Saudi ministry launches family health awareness campaign

It helps doctors understand family dynamics and health risks, improve diagnoses, and plan comprehensive health management approaches when families consult same physician. (Shutterstock)
It helps doctors understand family dynamics and health risks, improve diagnoses, and plan comprehensive health management approaches when families consult same physician. (Shutterstock)
Short Url
Updated 23 August 2022
Follow

Saudi ministry launches family health awareness campaign

Photo/Shutterstock
  • Provision of good family medicine forms the basis of any effective healthcare system, says consultant

RIYADH: A health campaign to highlight the importance of family physicians has been launched in Saudi Arabia.

The Ministry of Health program, titled “For you and your Family,” aims to raise awareness about the wide range of services available at family clinics, primary healthcare centers, and hospitals throughout the Kingdom.

Medical help includes the early detection of diseases, appropriate interventions, curative care, and continuous monitoring of common community illnesses.

Professor and family medicine consultant at King Saud University Medical City, Dr.
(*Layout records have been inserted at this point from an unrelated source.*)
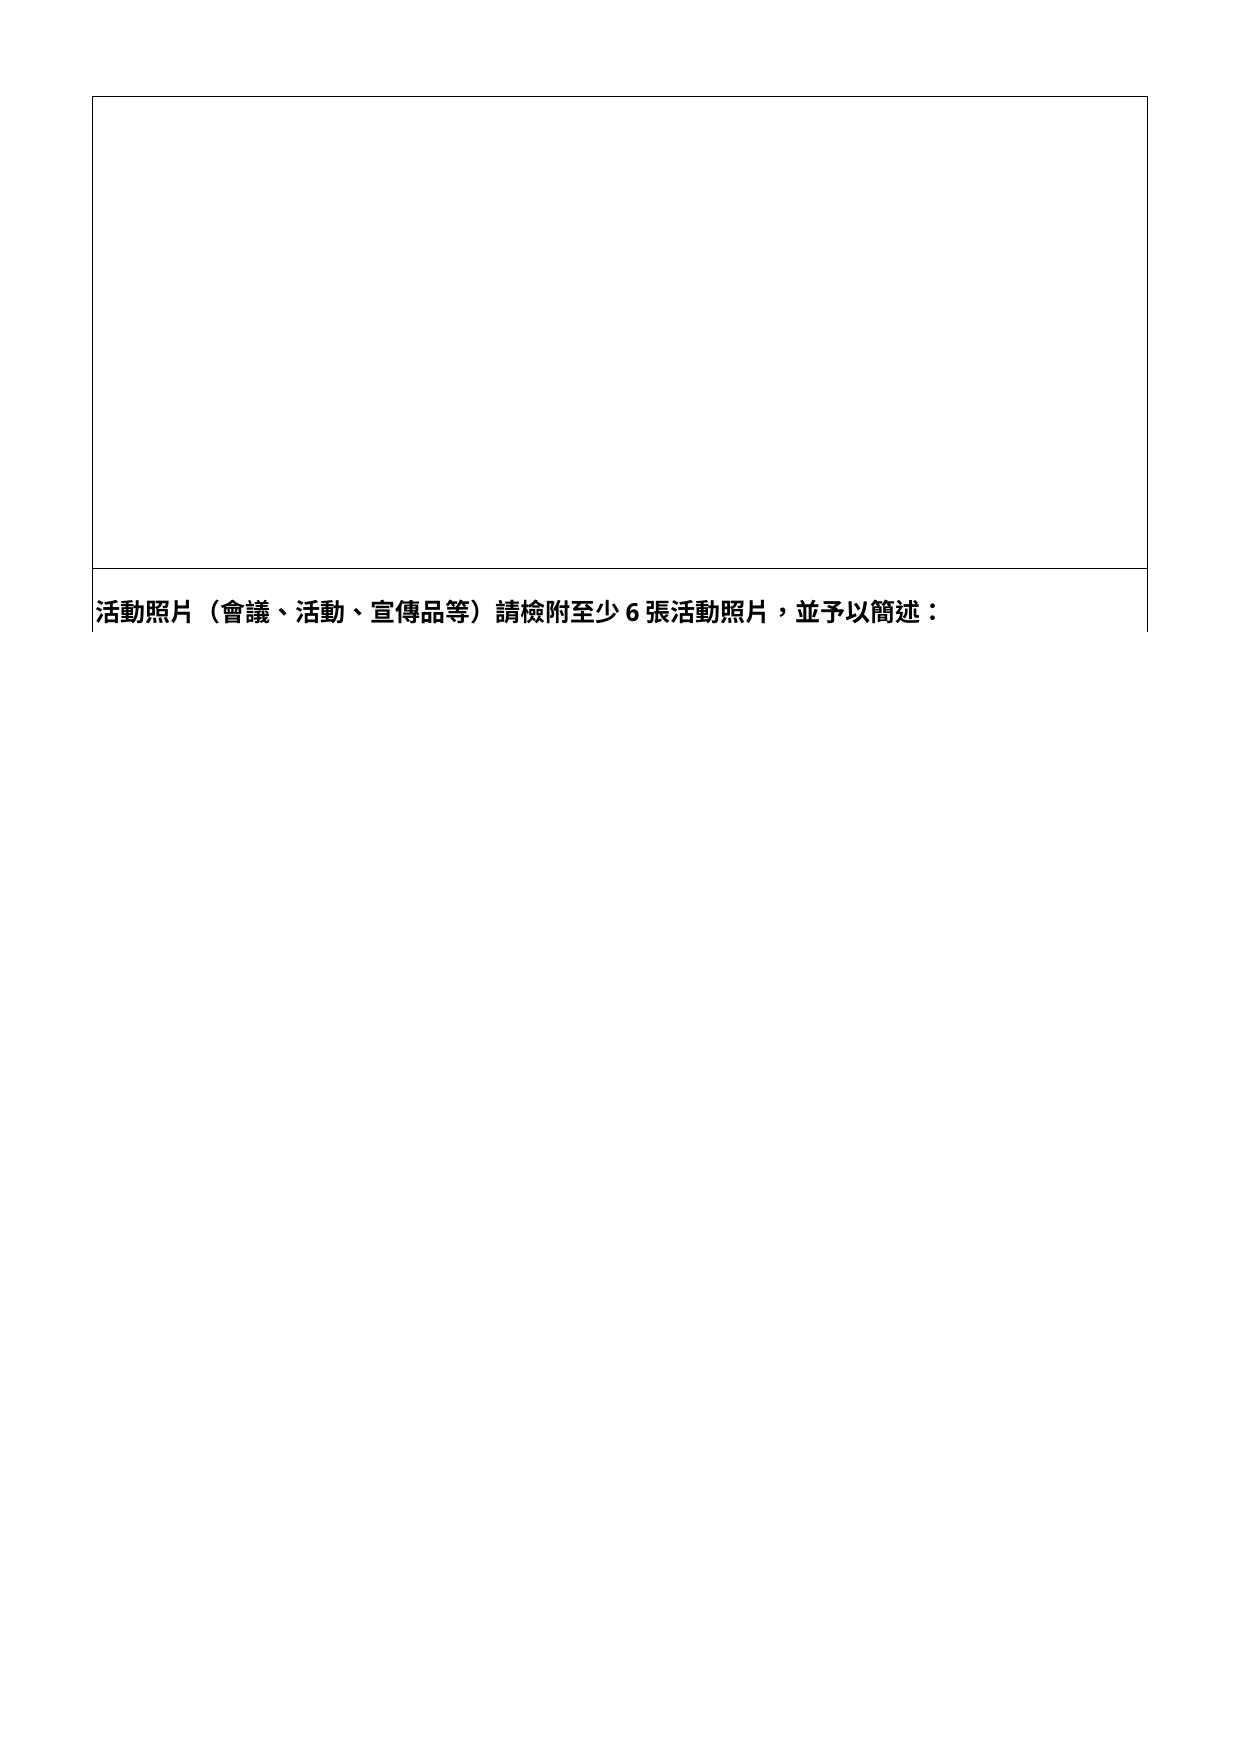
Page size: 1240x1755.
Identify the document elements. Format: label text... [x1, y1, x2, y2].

table_cell [93, 97, 1147, 568]
table_cell 活動照片（會議、活動、宣傳品等）請檢附至少6張活動照片，並予以簡述： [93, 569, 1147, 632]
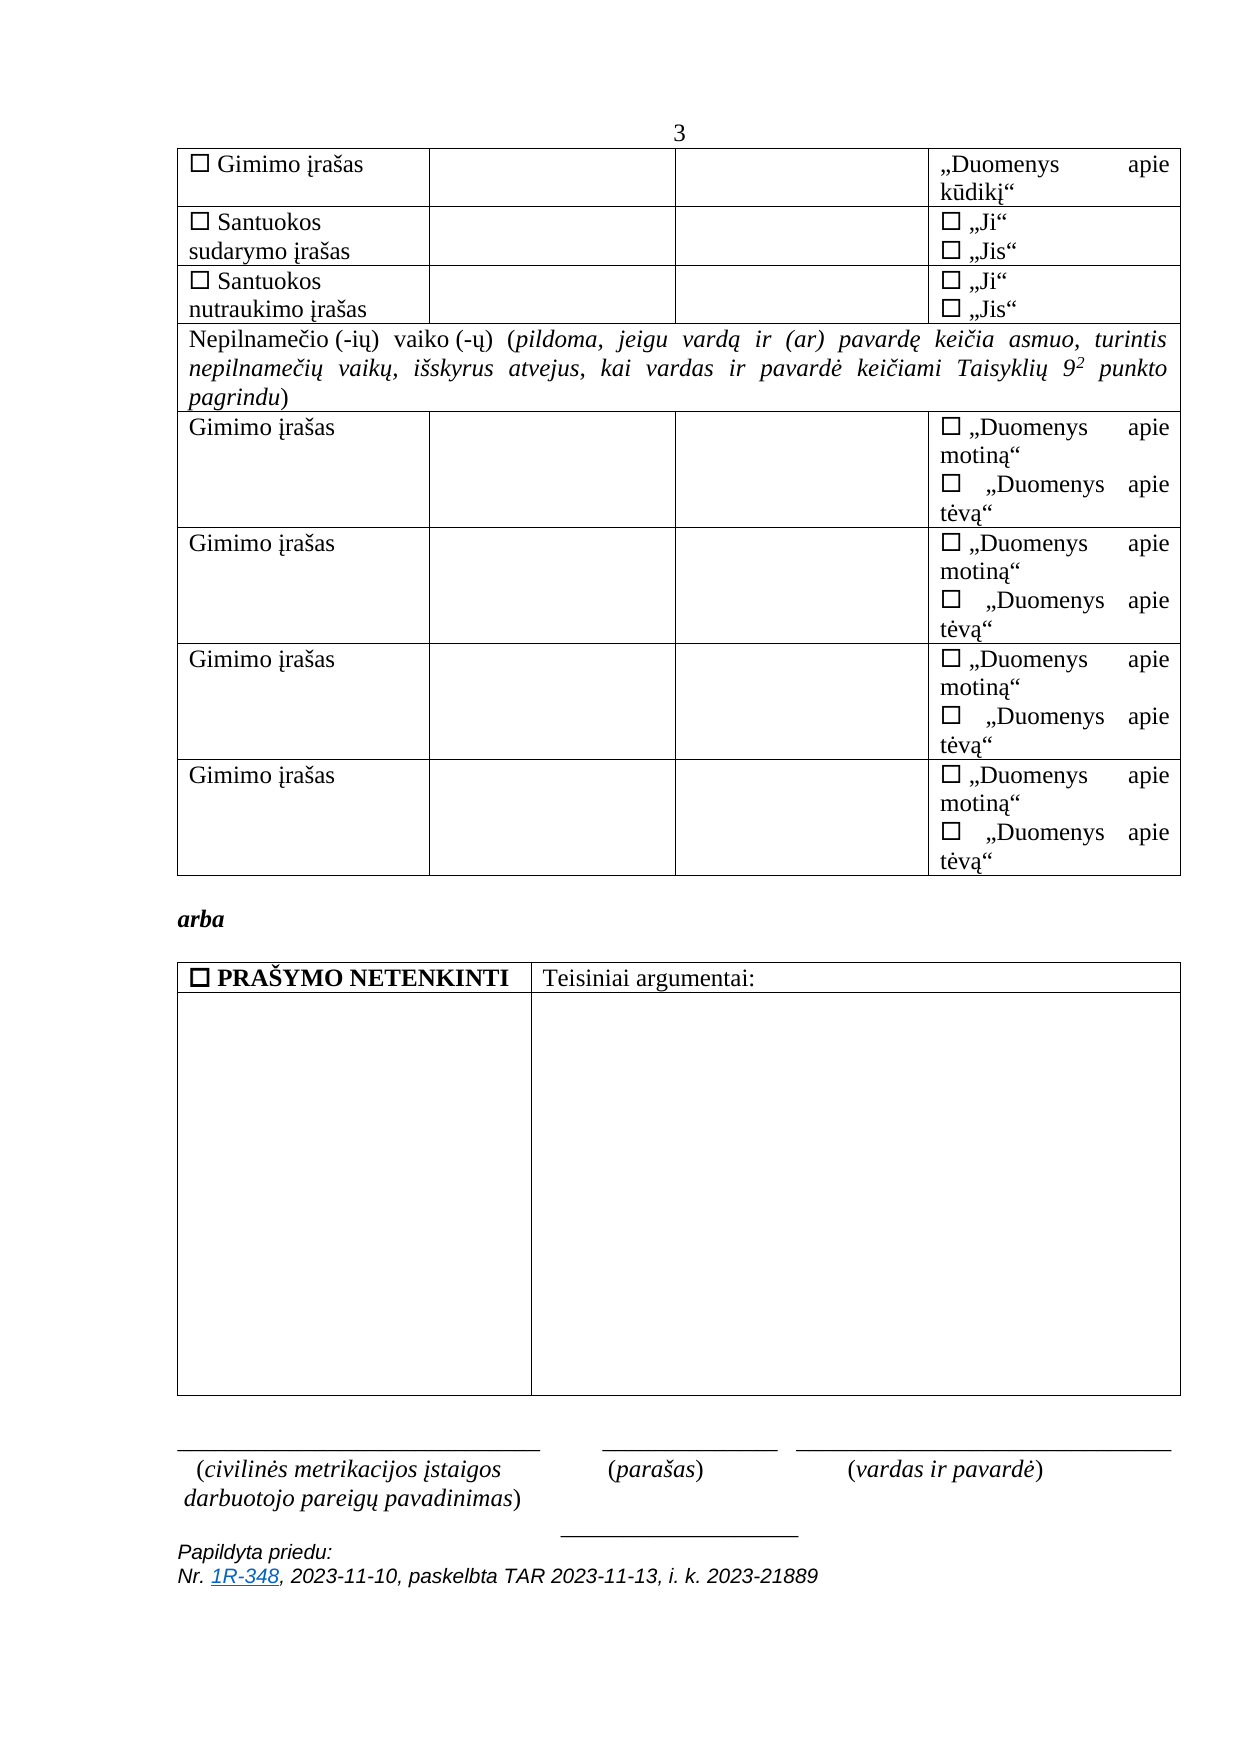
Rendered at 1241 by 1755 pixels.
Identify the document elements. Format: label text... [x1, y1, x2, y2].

table_cell [676, 149, 928, 206]
table_cell Gimimo įrašas [178, 412, 429, 527]
table_cell [430, 528, 675, 643]
table_cell  „Duomenys apie motiną“  „Duomenys apie tėvą“ [929, 528, 1180, 643]
table_cell  Gimimo įrašas [178, 149, 429, 206]
text Papildyta priedu: [177, 1540, 1181, 1564]
table_cell [676, 412, 928, 527]
table_cell  „Duomenys apie motiną“  „Duomenys apie tėvą“ [929, 760, 1180, 875]
table_cell  „Ji“  „Jis“ [929, 207, 1180, 265]
table_cell [430, 760, 675, 875]
table_cell  „Ji“  „Jis“ [929, 266, 1180, 323]
table_cell [676, 207, 928, 265]
table_cell Gimimo įrašas [178, 644, 429, 759]
table_cell Gimimo įrašas [178, 528, 429, 643]
table_cell [178, 993, 531, 1395]
table_cell [676, 266, 928, 323]
text darbuotojo pareigų pavadinimas) [177, 1483, 1181, 1511]
table_cell Nepilnamečio (-ių) vaiko (-ų) (pildoma, jeigu vardą ir (ar) pavardę keičia asmuo, turintis nepilnamečių vaikų, išskyrus atvejus, kai vardas ir pavardė keičiami Taisyklių 92 punkto pagrindu) [178, 324, 1180, 411]
table_cell [676, 528, 928, 643]
table_cell  „Duomenys apie motiną“  „Duomenys apie tėvą“ [929, 412, 1180, 527]
table_cell [430, 644, 675, 759]
table_cell [430, 412, 675, 527]
table_cell Gimimo įrašas [178, 760, 429, 875]
text _____________________________ ______________ ______________________________ [177, 1425, 1181, 1454]
text arba [177, 904, 1181, 933]
table_cell [430, 266, 675, 323]
table_cell  Santuokos sudarymo įrašas [178, 207, 429, 265]
table_cell [676, 760, 928, 875]
table_cell „Duomenys apie kūdikį“ [929, 149, 1180, 206]
text (civilinės metrikacijos įstaigos (parašas) (vardas ir pavardė) [177, 1454, 1181, 1483]
table_cell [676, 644, 928, 759]
table_cell [430, 207, 675, 265]
table_cell [430, 149, 675, 206]
table_header Teisiniai argumentai: [532, 963, 1180, 992]
text ___________________ [177, 1511, 1181, 1540]
table_header  PRAŠYMO NETENKINTI [178, 963, 531, 992]
text Nr. 1R-348, 2023-11-10, paskelbta TAR 2023-11-13, i. k. 2023-21889 [177, 1564, 1181, 1588]
table_cell [532, 993, 1180, 1395]
table_cell  Santuokos nutraukimo įrašas [178, 266, 429, 323]
table_cell  „Duomenys apie motiną“  „Duomenys apie tėvą“ [929, 644, 1180, 759]
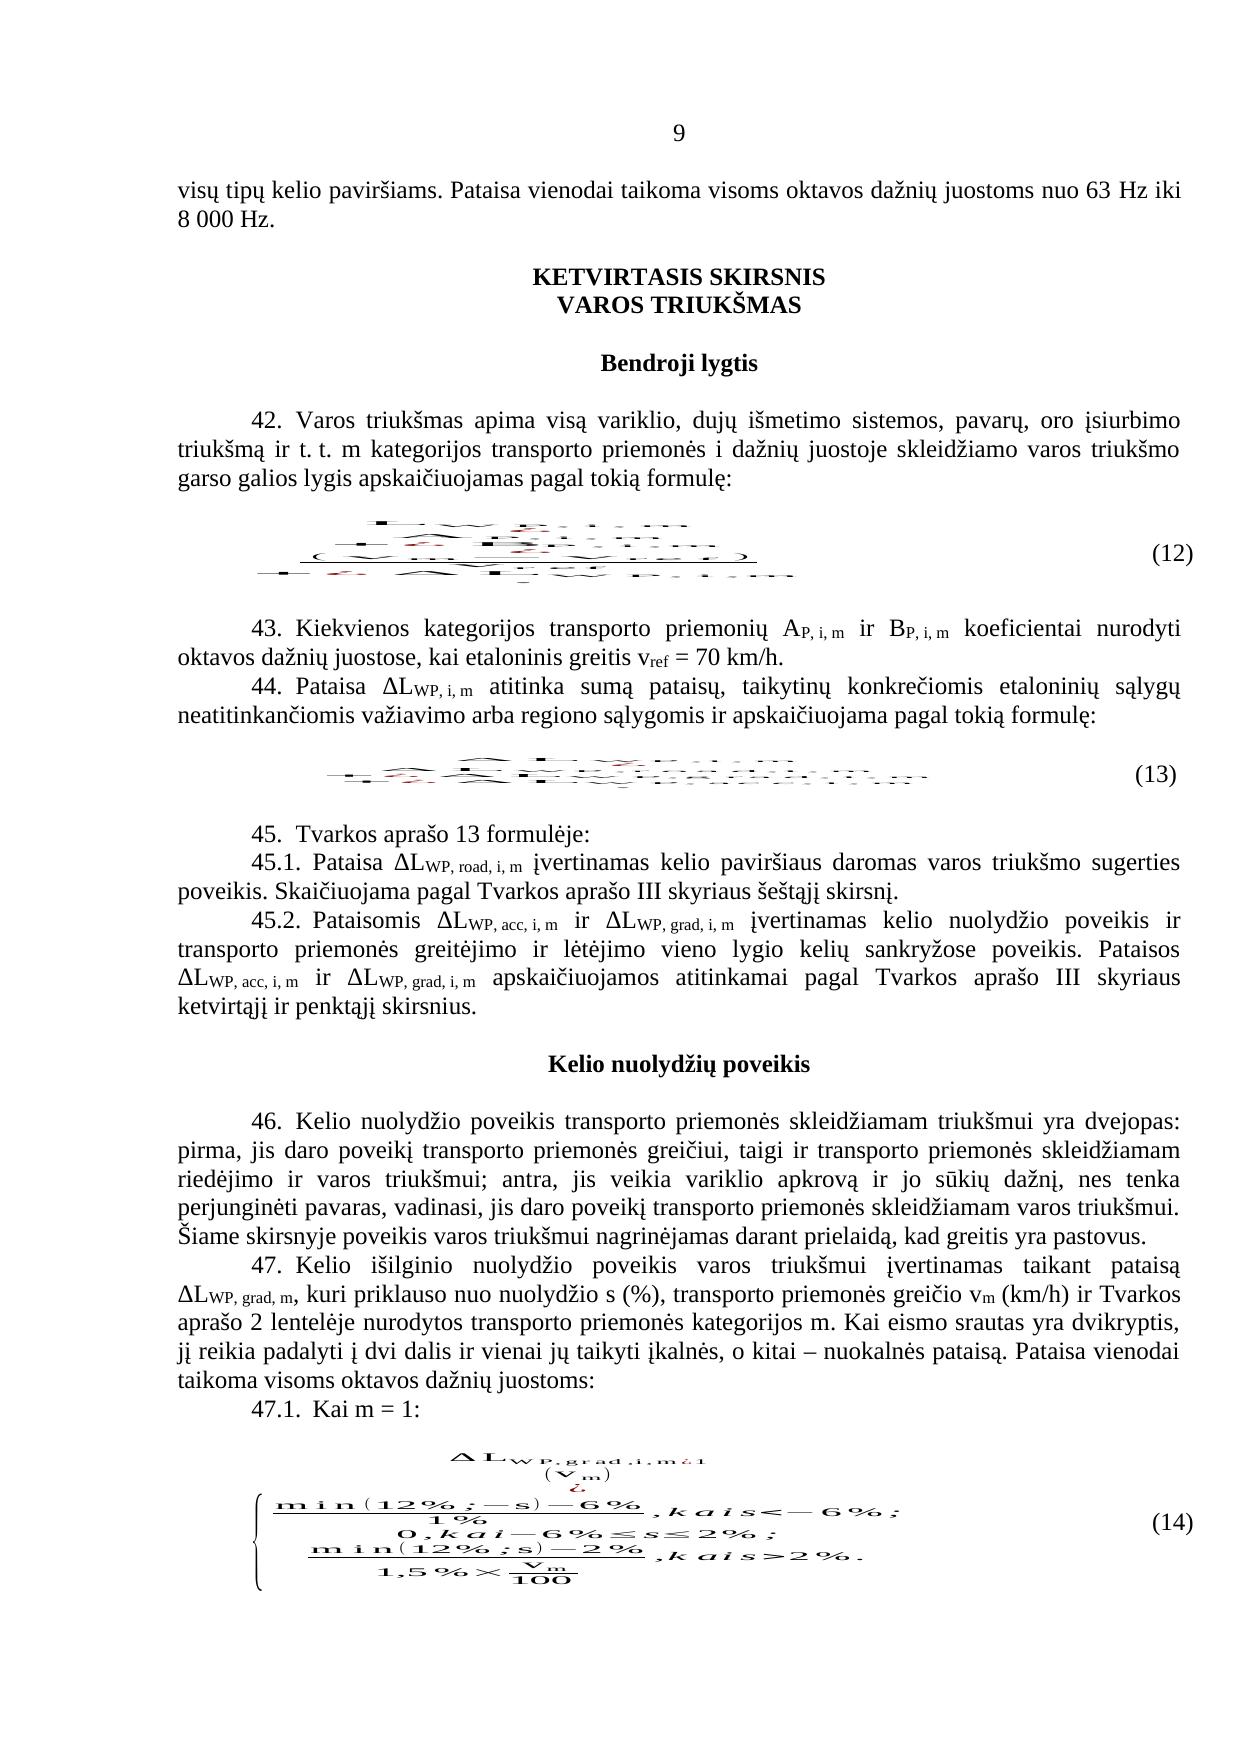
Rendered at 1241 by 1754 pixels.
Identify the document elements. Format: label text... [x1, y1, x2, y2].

text KETVIRTASIS SKIRSNIS [177, 262, 1181, 291]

Lubna Al-Ansary, told Arab News: “Each family is unique, but family members tend to have similar genetic predisposition and share the same habits related to lifestyle, perception of what is illness, as well as their help-seeking behaviors.




Dr. Lubna Al-Ansary

“When all members of the family consult the same physician, it means that communication relating to health and illness in the family is flowing.”

She said the practice helped doctors to understand family dynamics and health risks, improve diagnoses, and plan comprehensive health management approaches.

When all members of the family consult the same physician, it means that communication relating to health and illness in the family is flowing.

Dr. Lubna Al-Ansary, Professor and family medicine consultant King Saud University Medical City

“The family physician is supposed to diagnose and treat 85 to 90 percent of the problems that patients have; only 10 to 15 percent will be referred to other specialties,” Al-Ansary added.

She pointed out that the provision of good family medicine formed the basis of any effective healthcare system, and that all medical graduates should experience working in the area.

In launching the initiative, ministry officials hope to help family physicians further understand the psychological state of patients, consider factors in their social environment, diagnose illnesses, provide medical advice for common symptoms and complaints such as headaches and localized pain, and offer early examination services for ailments including diabetes, hypertension, and cancer.

Al-Ansary said: “These other specialties focus on depth, while family medicine focuses on breadth. Family medicine focuses on people and families and how to help them maintain health while considering psychological and sociological aspects.”

She noted that doctors needed to be proactive in anticipating the future needs of families and preventing the development of illness and complications, through health education, screening, and early detection.

Chronic illnesses — non-communicable diseases — were on the rise, she added, but could often be dealt with by lifestyle changes that other family members could support.

“Another example is when a person is diagnosed with a terminal illness, like cancer, he or she is not the only patient as the whole family needs support in adapting and understanding what may come next.”

Family doctors also provided referrals to other medical specialties for patients requiring advanced therapeutic or surgical interventions, as well as health planning, and ongoing communication with individuals and their families.

In addition, Al-Ansary pointed out that primary healthcare centers provided services including gastroenterology, cardiology, pediatrics, sexual health advice, and radiology.

“The new model of care — a program of Vision 2030 — can only be properly implemented and sustained if there are enough well-trained family physicians who are financially satisfied, socially rewarded, and scientifically supported to keep up to date, to choose with their patients and families what is best for them, and to cater for the needs of society as a whole,” she added.